Kim Je Deok et An San, lors de l'épreuve mixte de tir à l'arc aux JO de Tokyo 2020
Kim Je Deok et An San, lors de l'épreuve mixte de tir à l'arc aux JO de Tokyo 2020Image : Cilodagh Kilcoyne/REUTERS

Concernant les épreuves mixtes par équipe notamment, nous n’avons pas encore assez de recul. C’est très récent. Je pense que c’est très stratégique, ça fait joli sur le papier, si on veut être cynique. Mais c’est vrai que si on prend par exemple le judo par équipes, c’est vraiment super à regarder. Je me mets toujours à la place des enfants, et je me dis qu’ils doivent trouver ça super. Nous avons grandi avec les JO où les hommes étaient d’un côté et les femmes de l'autre, et on a construit notre imaginaire sportif là-dessus. Le fait de leur proposer cette vision là, où hommes et femmes sont dans une même équipe, c’est une bonne chose. 

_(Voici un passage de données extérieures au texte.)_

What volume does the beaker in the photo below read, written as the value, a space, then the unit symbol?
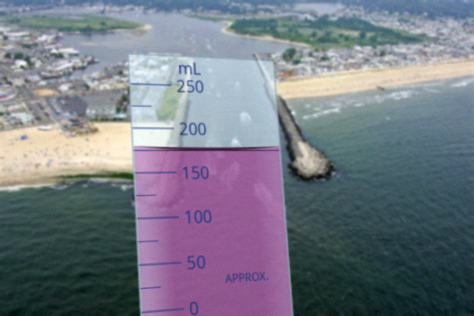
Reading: 175 mL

DW : Étant donné que le sujet de ce livre vous tient particulièrement à cœur, y-a-t-il un moment qui vous a particulièrement touché pendant l’écriture ? Ou même après la sortie de l’ouvrage.

A.H. : Ce qui m’a touchée le plus, ce sont les témoignages de personnes moins connues. Comme cette entraîneure de volley, Marie Tari, qui me parlait de la manière dont elle jonglait sa vie de maman et sa vie de coach. De sa difficulté à voir sa fille le week-end. Au sinon, Aurélie Groizeleau qui est agricultrice, maman et arbitre de rugby de haut niveau après avoir été internationale pour le XV de France féminin. Ces exemples ne sont pas connus, mais ce sont des exemples du quotidien. Ils montrent que ces femmes sont très motivées, même si ce n'est pas facile.

Après la sortie du livre, ce qui m’a touché, ce sont les retours des lecteurs et surtout de ceux qui ne connaissaient pas le sport mais qui ont été curieux et touchés par ces histoires de femmes.